### Check your understanding:
(1) Rewrite the post on pending ERISA cert petitions, beginning at the words "Amschwand v. Spherion" and stopping after "ERISA Section 502(a)(2)". Put "compelling" in place of "sympathetic".
(2) Write the next part of the post on pending ERISA cert petitions, picking up after its last line.
Start of Document segment
Passing along an update from Prof. Roger Baron, University of South Dakota School of Law:

The Supreme Court has conferences scheduled for this coming Friday, 2/22 and also the following Friday, 2/29. It may be that the Court’s decision on the Petition for Writ in Wal Mart v. Shank [my summary here – :: Petition for Certiorari Filed In Criticized Wal Mart Health Plan Subrogation Case (RFH))  will be made at one of these upcoming conferences.

In addition to Wal Mart v. Shank, there are two other ERISA cases in which a Petition for Writ of Cert. is currently pending. Both of these other cases are scheduled for conference on Friday, 2/29. They are as follows:

Bauhaus USA v. Copeland – the case in which the Mississippi Supreme Court denied ERISA reimbursement, upholding state law which denies subrogation against a minor. (Supreme Court file # 07-840) [My summary here – :: State Supreme Court Holds ERISA Subrogation Provisions Unenforceable (RFH)]

Amschwand v. Spherion – the Fifth Circuit decision which denies death benefits as an impermissible attempt to collect money damages. The facts are extremely sympathetic here with the employee’s life insurance policy being left out when the employer switched insurers and with employer assuring the employee that he was covered by the new insurer. There is a strongly worded concurring opinion by Judge Benavides in this case in which he states that “The facts … scream out for a remedy beyond the simple return of premiums.” (Supreme Court file # 07-841) [My summary here – :: Fifth Circuit Rejects Claim For Death Benefits As Impermissible Attempt To Recovery Money Damages (RFH)]

HT to Prof. Baron.

:: Solicitor General Files Brief In Support Of Participant Claims Under ERISA Section 502(a)(2)
End of Document segment
Start of Data listing
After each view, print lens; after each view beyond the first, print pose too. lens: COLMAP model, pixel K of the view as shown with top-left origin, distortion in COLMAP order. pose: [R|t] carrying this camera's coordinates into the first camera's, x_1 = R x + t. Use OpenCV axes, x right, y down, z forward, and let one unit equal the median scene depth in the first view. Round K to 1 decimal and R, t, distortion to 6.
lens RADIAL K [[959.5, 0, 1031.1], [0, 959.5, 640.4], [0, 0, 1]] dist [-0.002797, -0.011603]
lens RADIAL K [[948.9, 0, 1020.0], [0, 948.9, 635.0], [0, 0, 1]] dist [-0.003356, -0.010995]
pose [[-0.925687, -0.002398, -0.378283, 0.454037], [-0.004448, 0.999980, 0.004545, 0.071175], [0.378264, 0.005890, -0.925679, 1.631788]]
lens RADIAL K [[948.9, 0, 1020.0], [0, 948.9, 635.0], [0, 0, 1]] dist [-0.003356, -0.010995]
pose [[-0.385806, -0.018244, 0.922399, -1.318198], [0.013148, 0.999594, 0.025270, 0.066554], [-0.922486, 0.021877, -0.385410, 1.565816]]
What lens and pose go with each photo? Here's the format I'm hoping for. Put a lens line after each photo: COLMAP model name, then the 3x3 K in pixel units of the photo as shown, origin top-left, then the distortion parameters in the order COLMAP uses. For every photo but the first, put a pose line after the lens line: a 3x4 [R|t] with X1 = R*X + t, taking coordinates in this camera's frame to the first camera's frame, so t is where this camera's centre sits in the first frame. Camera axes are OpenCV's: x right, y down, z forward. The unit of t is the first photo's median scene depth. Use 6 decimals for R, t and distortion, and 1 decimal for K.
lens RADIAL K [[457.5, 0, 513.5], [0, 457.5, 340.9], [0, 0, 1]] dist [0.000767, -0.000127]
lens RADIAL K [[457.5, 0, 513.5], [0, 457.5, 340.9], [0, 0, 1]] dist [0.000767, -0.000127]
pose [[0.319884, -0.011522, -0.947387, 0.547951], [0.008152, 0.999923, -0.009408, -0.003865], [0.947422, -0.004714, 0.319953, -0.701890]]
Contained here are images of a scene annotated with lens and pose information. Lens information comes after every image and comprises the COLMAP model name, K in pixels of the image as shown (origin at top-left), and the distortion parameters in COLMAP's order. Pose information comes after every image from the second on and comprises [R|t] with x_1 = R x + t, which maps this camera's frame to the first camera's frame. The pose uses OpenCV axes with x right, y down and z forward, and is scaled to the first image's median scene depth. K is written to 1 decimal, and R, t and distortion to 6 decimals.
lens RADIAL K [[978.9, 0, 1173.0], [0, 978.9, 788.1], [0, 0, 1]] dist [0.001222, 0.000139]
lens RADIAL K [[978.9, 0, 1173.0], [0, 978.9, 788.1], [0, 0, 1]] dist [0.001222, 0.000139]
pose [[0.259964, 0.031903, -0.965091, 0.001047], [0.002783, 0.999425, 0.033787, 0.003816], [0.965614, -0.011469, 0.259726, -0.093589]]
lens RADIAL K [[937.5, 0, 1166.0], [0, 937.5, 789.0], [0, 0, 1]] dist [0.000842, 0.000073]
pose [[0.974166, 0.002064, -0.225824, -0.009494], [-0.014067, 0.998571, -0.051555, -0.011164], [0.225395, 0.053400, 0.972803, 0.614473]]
End of Data listing
### Task results:
(1)
Amschwand v. Spherion – the Fifth Circuit decision which denies death benefits as an impermissible attempt to collect money damages. The facts are extremely compelling here with the employee’s life insurance policy being left out when the employer switched insurers and with employer assuring the employee that he was covered by the new insurer. There is a strongly worded concurring opinion by Judge Benavides in this case in which he states that “The facts … scream out for a remedy beyond the simple return of premiums.” (Supreme Court file # 07-841) [My summary here – :: Fifth Circuit Rejects Claim For Death Benefits As Impermissible Attempt To Recovery Money Damages (RFH)]

HT to Prof. Baron.

:: Solicitor General Files Brief In Support Of Participant Claims Under ERISA Section 502(a)(2)

(2)
The solicitor general has filed a brief supporting the view that ERISA Sections 409(a) and 502(a)(2) allow plan participants to sue on behalf of a plan even when the losses are allocated to a subset of accounts in the plan. Moreover, the Solicitor General argues that the availability of a remedy under Section 502(a)(3) should not foreclose suit under Sections 409(a) and Section 502(a)(2).

Rogers v. Baxter International, Brief of Solicitor General

This issue has been a thorny one for some time. See,:: Threading The Standing Needle: A Closer Look At Representative Claims By Plan Participants

Why is it so important? Section 409(a) via Section 502(a)(2) make a big difference in the remedy available. See, :: Sequel To Tullis Decision – The Potential Reach Of Section 502(a)(2) No cramped equitable relief there – on the contrary, a hardy, make whole remedy that reaches into the fiduciary pocket. The contrast with the scant relief available under (a)(3) is dramatic. Cf. :: Equitable Relief Claims Under ERISA Section 502(a)(3)

So, as the Supreme Court perhaps ponders the issue in more far-reaching aspects, for now, the Seventh Circuit may be poised to ring the civil remedies chimes once again in support of a broader interpretation of Section 502(a)(2). And if so, consider the significance of assuming fiduciary status given this broadening of ERISA’s remedial reach. :: Slimming Down The ERISA Fiduciary Profile – Good Or Bad For ERISA Claims Administrators?